– Всё, хватит, замолчи! – сил слушать его больше не было. Не было и времени – оно стремительно таяло. – Я должна уйти отсюда, надо остановить их! – и рванула к выходу мимо Орва, но тот вцепился мне в запястье.
– Стой! Тебе туда нельзя!
Я не ожидала от него таких слов, поэтому немного опешила. Почему–то казалось, что после всего сказанного Орвин обязательно меня поддержит.
– Ты что! Ты не понимаешь, этого поединка нельзя допустить. Я не хочу ничьей смерти! О-орв, пожалуйста, ты ведь всегда понимал меня лучше остальных!
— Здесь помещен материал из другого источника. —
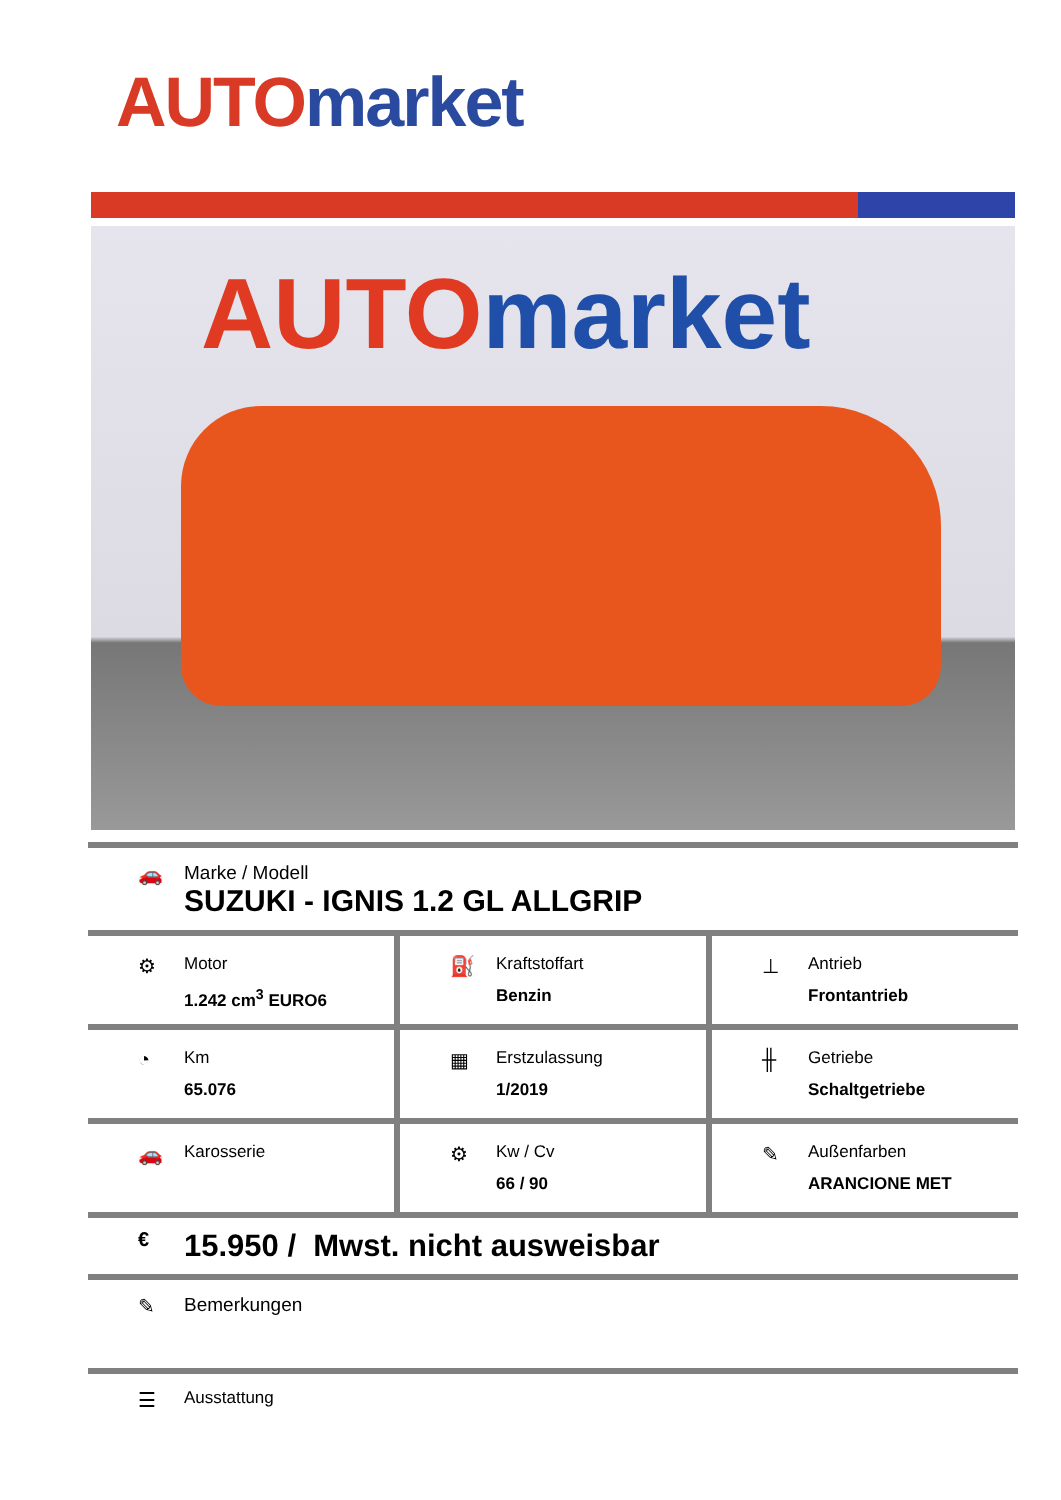AUTO market
AUTO market
🚗 Marke / Modell
SUZUKI - IGNIS 1.2 GL ALLGRIP
⚙
Motor
1.242 cm<sup>3</sup> EURO6
⛽
Kraftstoffart
Benzin
⊥
Antrieb
Frontantrieb
◔
Km
65.076
▦
Erstzulassung
1/2019
╫
Getriebe
Schaltgetriebe
🚗
Karosserie
⚙
Kw / Cv
66 / 90
✎
Außenfarben
ARANCIONE MET
€
15.950 / Mwst. nicht ausweisbar
✎ Bemerkungen
☰
Ausstattung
– Ты уже ничего не сможешь сделать. Раньше надо было думать! – братец потащил меня прочь от двери, как бешеную кошку. – Своим появлением там ты себя окончательно погубишь.
– И пусть! Лучше так, чем смерть Ренна или Орма.
Ещё один упрямец, чтоб его подгорные духи задрали!
Я не могу сидеть и молча ждать исхода поединка, я должна уйти отсюда! Наш обоз проезжал мимо капища Первобога по пути в Лестру, это не так уж и далеко. Я должна успеть!
Повиснув на руках Орвина, я заплакала – благо, насильно выдавливать слёзы не пришлось. Такая резкая перемена настроения удивила братца, и он присел на корточки, поглаживая меня по спине. Его колотило так же, как и меня, только Орв всеми силами пытался себя сдерживать.
– Боги рассудят, кто прав. Они никогда не ошибаются.
Орвин был уверен в победе Орма, верил, что правда на его стороне, и боги будут ему благоволить. В противном случае уже сам бежал бы к капищу, сверкая пятками. Или же просто… боялся пойти против старших – все знали о жёстком нраве его отца.
Трус.
– И боги могут ошибаться.
Я не хочу божественного суда, не хочу! Кто–то из дорогих мне людей точно умрёт, если не вмешаться. Если Реннейр убьёт Орма, искатели могут озвереть и кинуться на него всей толпой, так же, как лестрийцы разорвут Орма в случае гибели Ренна.
Какие глупые законы, какие глупые мужчины! Им бы только драться и доказывать свою правоту, защищая эту пресловутую честь.
– Мне плохо, Орвин… Мне так плохо!
Я сидела на полу, сотрясаясь от плача – такого горького, что мог растрогаться даже камень, а братишка всегда был мягкосердечен. Краем глаза я видела, как сжимались и разжимались его пальцы. Наконец, он спросил негромко:
– Ну что я могу для тебя сделать? Ты столько всего наворотила… Только отпустить не проси.
– Просто принеси мне пить, раз уж мне не дозволено выйти из этой проклятой комнаты, – всхлипнула я, размазывая по лицу слёзы. – В горле всё пересохло.
Смерив меня настороженным взглядом, брат коротко кивнул и вышел за дверь. В замке заворочался ключ.